The AP poll has been a strong MNC selector ever since it started ending after the bowls, but even in that time it has still voted 2 teams #1 that did not deserve to even share a national championship, and I believe that today's voters would not have made those same choices.

1978

In 1978, the AP poll voted 11-1 Alabama #1 over 12-1 Southern Cal, who beat the Tide 24-14 in Birmingham. Was this because Alabama played a tougher schedule? Far from it. Southern Cal played a vastly tougher schedule, and in fact they played one of the toughest schedules ever faced by an MNC contender. I go into more detail on the issue in my article on fixing the 1978 AP poll, but the point here is that voters today put much more emphasis on head-to-head results than they apparently did then, and so Alabama benefited from different criteria in 1978. The coaches' poll, by the way, got it right in 1978, tabbing USC #1.

1984

The worst choice for #1 in the history of the AP poll was Brigham Young in 1984, the only "national champion" who did not even play a rated opponent. Voters have had plenty of chances to make the same kind of choice (and much better ones) before and since that time, but no other "little big team" has ever been voted #1, or even gotten into the BCS title game, despite a raft of them performing much better than BYU '84 while still playing actual rated opponents. For example, in 1975 Arizona State, then a WAC team, went 12-0 while beating 2 rated opponents, one in the top 10, but they wound up #2 to 11-1 Oklahoma. And we have seen a number of unbeaten WAC and MWC teams in the 21st century who were better than BYU '84, but again, none have even gotten into the BCS title game.
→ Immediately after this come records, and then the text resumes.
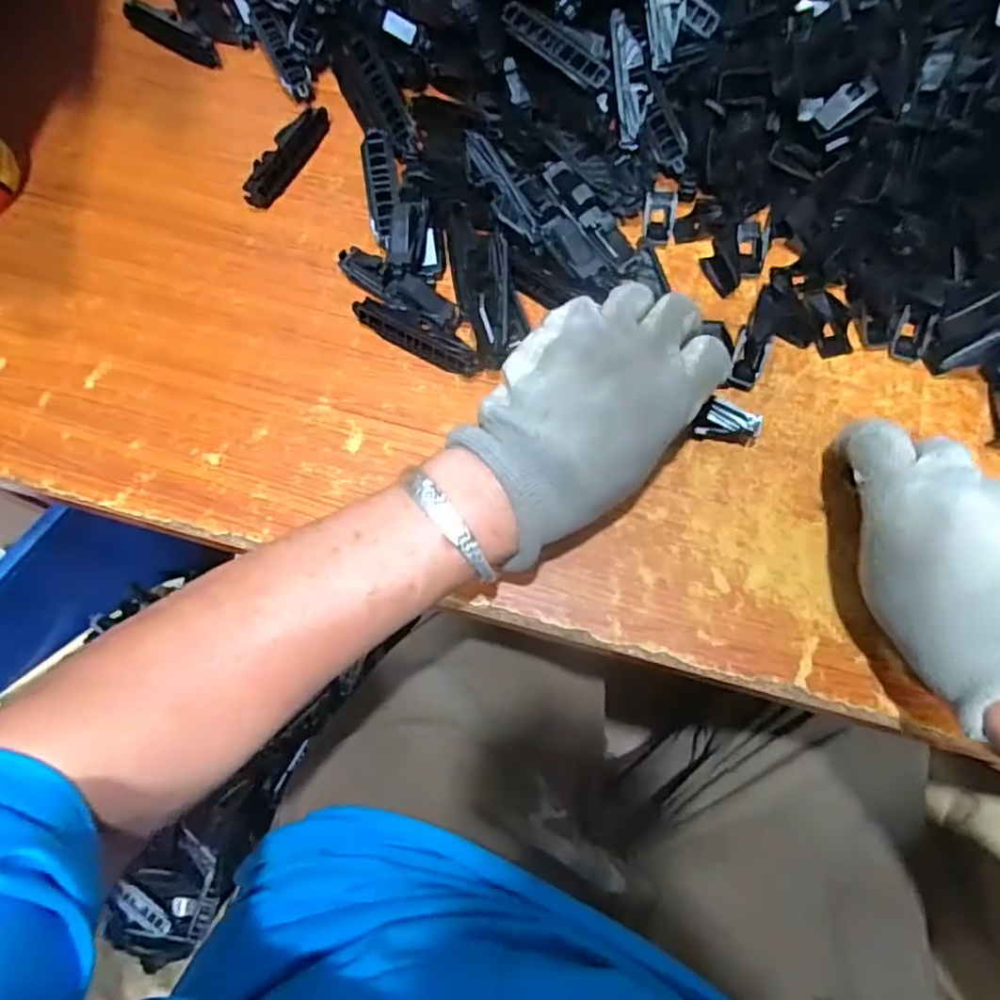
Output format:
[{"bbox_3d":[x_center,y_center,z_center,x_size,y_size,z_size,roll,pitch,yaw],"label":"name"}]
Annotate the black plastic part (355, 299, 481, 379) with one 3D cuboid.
[{"bbox_3d":[-0.046,-0.094,0.376,0.080,0.012,0.018,31,76,10],"label":"black plastic part"}]

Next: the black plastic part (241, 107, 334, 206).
[{"bbox_3d":[-0.138,-0.221,0.419,0.021,0.011,0.081,26,75,9],"label":"black plastic part"}]

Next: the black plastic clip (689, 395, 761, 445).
[{"bbox_3d":[0.124,-0.043,0.353,0.034,0.020,0.019,5,73,2],"label":"black plastic clip"}]

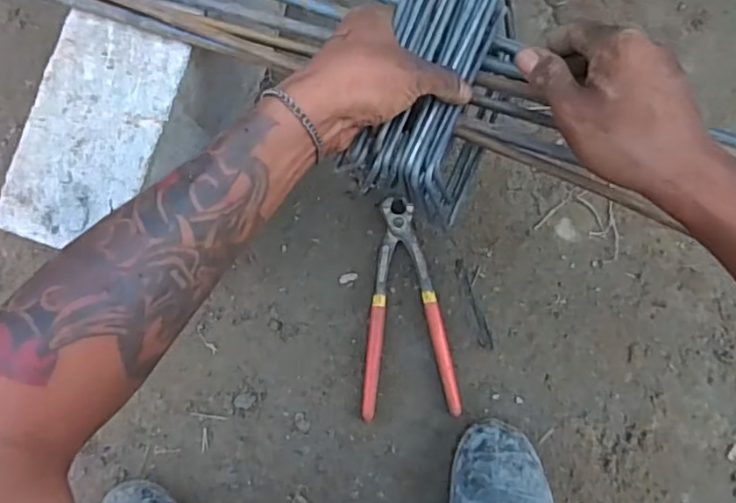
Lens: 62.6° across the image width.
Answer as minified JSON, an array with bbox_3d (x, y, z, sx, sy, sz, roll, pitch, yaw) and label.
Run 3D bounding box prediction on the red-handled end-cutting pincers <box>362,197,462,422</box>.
[{"bbox_3d":[0.031,0.056,0.601,0.091,0.018,0.211,-7,82,0],"label":"red-handled end-cutting pincers"}]

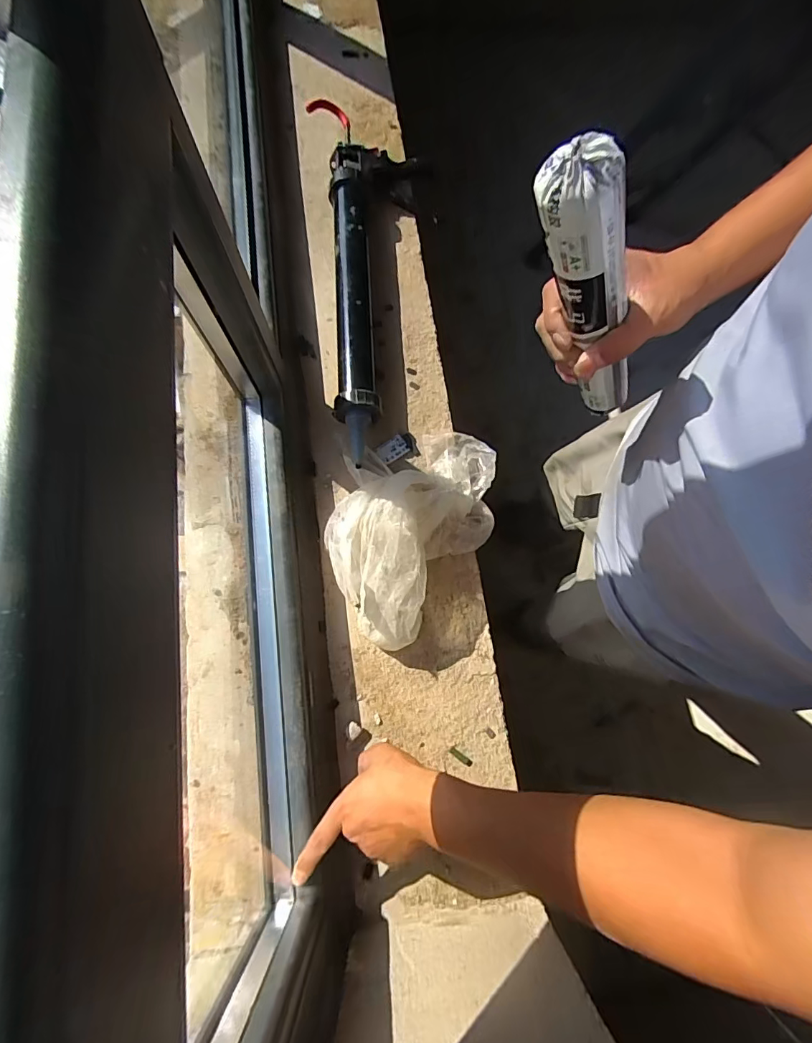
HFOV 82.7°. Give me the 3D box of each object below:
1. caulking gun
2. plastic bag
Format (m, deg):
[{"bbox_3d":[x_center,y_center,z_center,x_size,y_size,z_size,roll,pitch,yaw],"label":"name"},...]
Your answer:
[{"bbox_3d":[-0.034,-0.365,0.680,0.161,0.078,0.549,-5,75,-3],"label":"caulking gun"},{"bbox_3d":[0.002,-0.011,0.574,0.186,0.098,0.286,32,76,7],"label":"plastic bag"}]

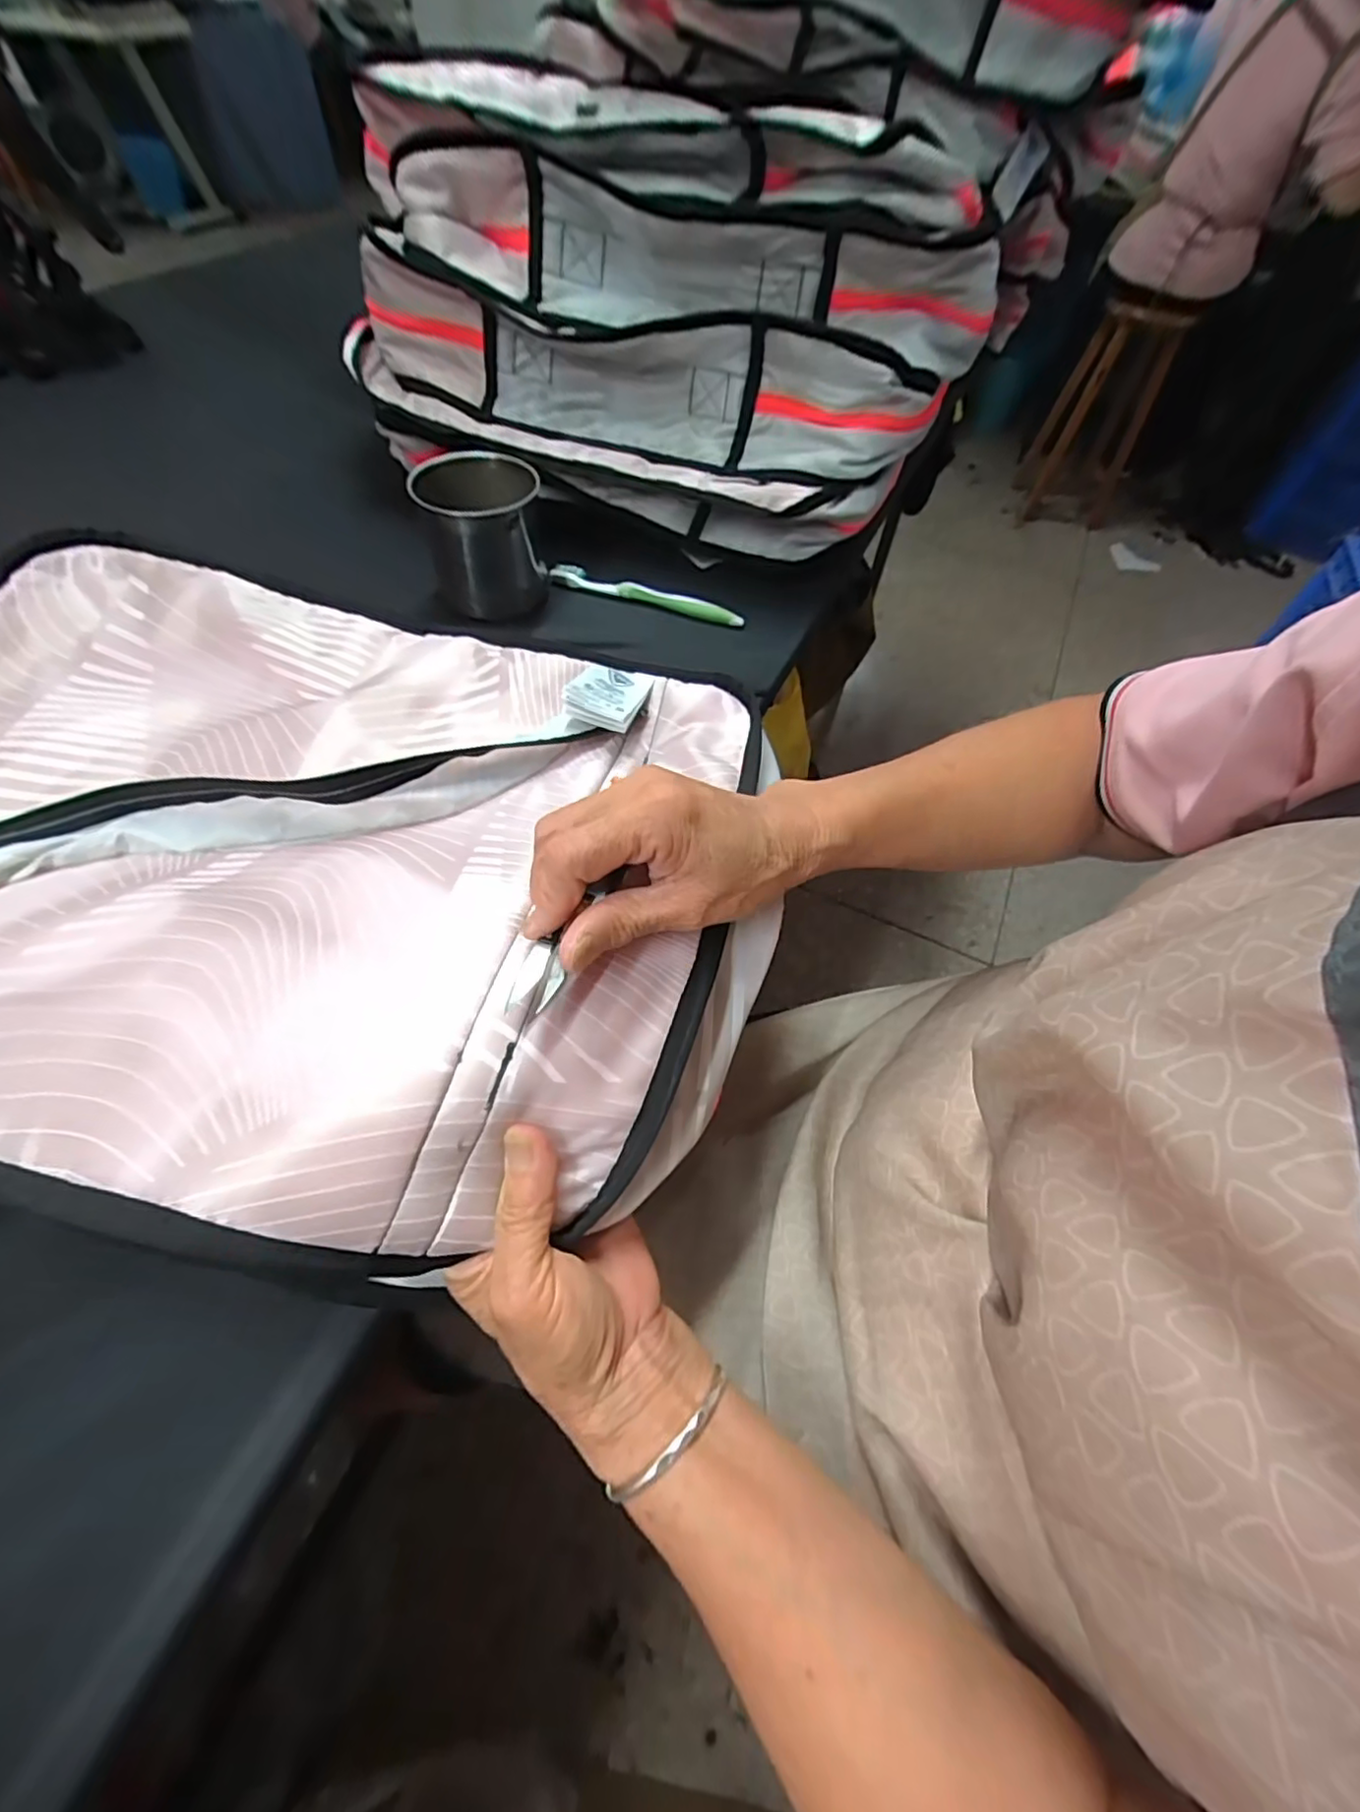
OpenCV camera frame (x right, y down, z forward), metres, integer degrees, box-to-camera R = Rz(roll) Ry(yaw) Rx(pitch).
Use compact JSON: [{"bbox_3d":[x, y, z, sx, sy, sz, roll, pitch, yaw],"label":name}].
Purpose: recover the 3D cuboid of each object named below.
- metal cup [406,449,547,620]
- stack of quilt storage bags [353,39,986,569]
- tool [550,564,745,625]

BYU '84 appears to have benefited from a wave of sentiment to finally recognize a minor conference team. Once that was done, writers must have felt that they never had to do it again, and they haven't even come close since.

The AP Poll vs. Other Selectors

Until 1968, when it started counting bowls, the AP poll was worse than human MNC selectors listed in the NCAA Records Book that did count bowl games, such as the National Championship Foundation, the College Football Researchers Association, and the Football Writers Association of America (which gives the Grantland Rice Award to its champions). But since 1968, the AP poll has been much better than the NCF and CFRA, both of whom have made some inexplicably bad MNC selections in that time.

The coaches' poll didn't start counting bowls until 1974, but since that time it has been the only human selector listed in the NCAA Records Book that has been better than the AP poll. The coaches made the same bad choice of BYU in 1984 that the AP poll did, but they correctly voted Southern Cal #1 in 1978, unlike the AP poll. In addition, the coaches made the better choice for #1 in 1991, 1997, and 2003 (details in the linked articles). Those differences aren't too big a deal, because in each of those seasons both teams should be considered co-MNC, but the coaches were correct about which team should be ranked #1. Of course, in 2003, the coaches had no choice: they had to vote for the BCS champion.

The AP poll and the coaches' poll are without doubt the most widely-accepted MNC selectors. Since they started counting bowls, those polls may not have always been correct, but they've been the best, certainly better than any math/computer system.